Miami still in Luck sweepstakes

Dolphins running back Steve Slaton is stopped short of the end zone by the Giants defence East...

Dolphins running back Steve Slaton is stopped short of the end zone by the Giants defence East Rutherford, N.J., Oct 30, 2011. (MIKE SEGAR/Reuters)

BILL LANKHOF, QMI Agency

, Last Updated: 7:48 PM ET

TORONTO - The Miami Dolphins nearly blew a chance at imperfection Sunday.

They came so perilously close to winning a game it could’ve made that vein finally pop in Giants’ coach Tom Coughlin’s forehead.

The Dolphins remain winless at 0-7 but for three quarters it looked like they might play themselves out of the Andrew Luck sweepstakes. Miami, behind a plucky performance from backup quarterback Matt Moore and the resurgent running of Reggie Bush, came within 54 minutes of ambushing the New York Giants.

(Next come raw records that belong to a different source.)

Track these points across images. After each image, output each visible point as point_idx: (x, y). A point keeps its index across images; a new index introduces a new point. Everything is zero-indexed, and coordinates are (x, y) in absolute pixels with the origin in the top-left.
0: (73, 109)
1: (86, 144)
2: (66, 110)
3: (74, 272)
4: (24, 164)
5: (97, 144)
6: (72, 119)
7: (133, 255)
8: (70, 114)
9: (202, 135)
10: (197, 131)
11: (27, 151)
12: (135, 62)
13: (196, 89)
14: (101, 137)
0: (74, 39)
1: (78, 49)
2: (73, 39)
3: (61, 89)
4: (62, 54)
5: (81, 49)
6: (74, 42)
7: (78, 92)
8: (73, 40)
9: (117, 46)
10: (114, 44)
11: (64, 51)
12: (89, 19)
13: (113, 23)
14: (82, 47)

Moore, with battered ribs, scrambled for 11 and 15 yards on third downs as Miami to keep scoring drives alive. He avoided the vaunted Giants’ pass rush for three quarters. He had the Dolphins ahead 14-3 in the second quarter. But, as so often this seaon for Tony Sparano’s club, they couldn’t find the finishing touch, losing 20-17.

The Dolphins ranked 30th in the league with seven touchdowns and had a minus-7 turnover differential coming into the game having converted a league-low 23.7% of third downs. So, it was never supposed to be this close. Even Bush, who had 103 yards on 15 carries, admitted this week that “we stink.”

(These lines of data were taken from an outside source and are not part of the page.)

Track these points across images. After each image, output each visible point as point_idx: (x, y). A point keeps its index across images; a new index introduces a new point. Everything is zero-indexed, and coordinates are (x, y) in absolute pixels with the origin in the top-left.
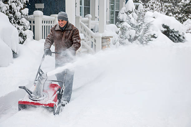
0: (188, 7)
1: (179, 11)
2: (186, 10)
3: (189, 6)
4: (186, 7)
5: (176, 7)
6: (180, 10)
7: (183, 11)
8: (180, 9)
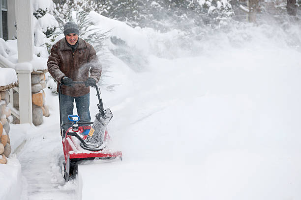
0: (121, 5)
1: (106, 11)
2: (118, 9)
3: (124, 3)
4: (119, 5)
5: (101, 5)
6: (108, 10)
7: (112, 13)
8: (109, 8)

Sunday, the Giants (aside from Eli Manning) joined them in defining them selves with the S-word.

With games against New England and New Orleans coming up in one of the toughest schedules in the NFL, this was a game that New York had to win. Nestled first in their division, the Giants were expected to take this game in their sleep — and that’s just the trouble. Sleeping is what they seemed to be doing most of the afternoon. Jake Ballard dropped a pass that could’ve seen him run all the way up Broadway. Hakeem Nicks had one hit him in the face. Brandon Jacobs dropped a pass with no defender in sight.

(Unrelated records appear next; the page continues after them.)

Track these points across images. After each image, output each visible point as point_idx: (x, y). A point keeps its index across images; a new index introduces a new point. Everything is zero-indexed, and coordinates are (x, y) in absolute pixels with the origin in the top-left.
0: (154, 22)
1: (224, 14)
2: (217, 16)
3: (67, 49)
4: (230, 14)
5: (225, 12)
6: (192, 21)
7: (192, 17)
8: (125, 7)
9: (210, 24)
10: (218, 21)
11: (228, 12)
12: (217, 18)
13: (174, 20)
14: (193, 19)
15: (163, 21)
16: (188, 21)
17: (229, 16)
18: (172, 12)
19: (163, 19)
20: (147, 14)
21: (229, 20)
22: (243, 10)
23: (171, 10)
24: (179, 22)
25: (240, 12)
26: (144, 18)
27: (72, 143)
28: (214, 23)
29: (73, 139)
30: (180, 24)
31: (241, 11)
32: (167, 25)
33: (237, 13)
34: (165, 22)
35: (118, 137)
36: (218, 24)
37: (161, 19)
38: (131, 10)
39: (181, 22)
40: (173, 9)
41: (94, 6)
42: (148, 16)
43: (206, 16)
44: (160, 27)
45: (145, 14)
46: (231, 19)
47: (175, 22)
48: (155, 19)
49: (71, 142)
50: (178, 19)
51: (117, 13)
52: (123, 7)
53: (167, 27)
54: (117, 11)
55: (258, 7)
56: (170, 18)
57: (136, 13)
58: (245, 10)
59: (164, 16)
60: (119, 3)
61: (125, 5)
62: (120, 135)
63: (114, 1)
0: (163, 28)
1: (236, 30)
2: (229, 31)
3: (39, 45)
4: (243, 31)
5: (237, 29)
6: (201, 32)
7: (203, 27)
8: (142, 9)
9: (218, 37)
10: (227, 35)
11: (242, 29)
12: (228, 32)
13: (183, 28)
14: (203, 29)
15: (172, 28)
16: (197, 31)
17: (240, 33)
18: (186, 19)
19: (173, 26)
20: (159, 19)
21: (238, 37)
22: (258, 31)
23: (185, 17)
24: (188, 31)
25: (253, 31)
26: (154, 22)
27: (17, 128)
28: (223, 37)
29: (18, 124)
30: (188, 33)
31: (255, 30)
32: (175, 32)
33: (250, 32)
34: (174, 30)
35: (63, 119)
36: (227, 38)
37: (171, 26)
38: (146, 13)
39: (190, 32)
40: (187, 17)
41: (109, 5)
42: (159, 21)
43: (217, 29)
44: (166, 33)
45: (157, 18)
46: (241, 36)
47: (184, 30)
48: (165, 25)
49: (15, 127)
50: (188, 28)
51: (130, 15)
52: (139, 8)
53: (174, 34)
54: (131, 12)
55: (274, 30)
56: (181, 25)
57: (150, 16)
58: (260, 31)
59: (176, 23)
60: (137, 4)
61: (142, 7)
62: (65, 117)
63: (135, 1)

All of which set Miami up for the upset. With Dolphins running back Daniel Thomas sidelined with a hamstring injury, Bush had his best afternoon since coming to Miami as a free agent doing much of the legwork before Steve Slaton capped an 11-play, 66-yard drive for a TD to put Miami up 7-0. Moore took a fourth-down bootleg into the endzone from the one to make it 14-3.

Meantime, Manning was being plagued by drops, there were four penalites (just in the first quarter) and Jason Taylor and Cameron Wake sandwiched him on a sack. The crowd was getting surly and as the third quarter ended — with St. Louis ahead of the Saints and Arizona leading in Baltimore — this had all the earmarks of an upset Sunday.

But Manning — often criticized for his inconsistencies — was the one Giant who did show consistency on this day. He had hit Manningham with a TD pass just 12 seconds before the half ended. He would finish the day throwing 45 passes for 345 yards. Which was a good thing because the ground game was non-existent with Ahmad Bradshaw and Brandon Jacobs netting a mere 60 yards.

So it helped Manning that in the fourth quarter the Dolphins reverted to showing all the survival instinct of fish bait, and the Giants reverted to defensive beasts. Not to mention having their winning drive set up by some beastly officiating. Moore hit Brandon Marshall but instead of a first down, a cheesy push-off call against Marshall left them with a second and 18 inside the 20.

They never recovered. One punt later, Manning took the Giants downfield, hitting Victor Cruz for a TD and a 20-17 lead. It was, with 5:58 to play, the Giants first lead. As Cruz danced, defensive back Will Allen, beaten on the play, hung his head. It was all starting to look familiar.

Last week, the Dolphins blew a 15-0 lead with 2:44 to play in losing to the Broncos. This week, the Giants’ defence took over the game in the final 10 minutes. Miami’s offence had minus-six yards in the fourth quarter.

The Giants had five sacks, including those by Jason Pierre Paul and Justin Tuck in Miami’s desperate final drive that ended with Corey Webster intercepting Moore. So, despite Bush’s second career 100-yard game, the controversy surrounding Sparano and the club’s worst start in four seasons, lives. The Giants basically showed up for just one quarter ... and still won.

And, maybe for Miami that’s not all bad. Even if they win a game, it’s not like they’re going anywhere. Considering the lift Cam Newton and Blaine Gabbert have brought to franchises, a chance to draft Luck might be the best thing to happen to Miami since the invention of tanning cream. Luck is supposed to be the best quarterback to come out of college since John Elway in 1983.

He’s so good that even Indianapolis, even though they have the iconic Peyton Manning, want to select him.

So, he might just be worth a little suffering.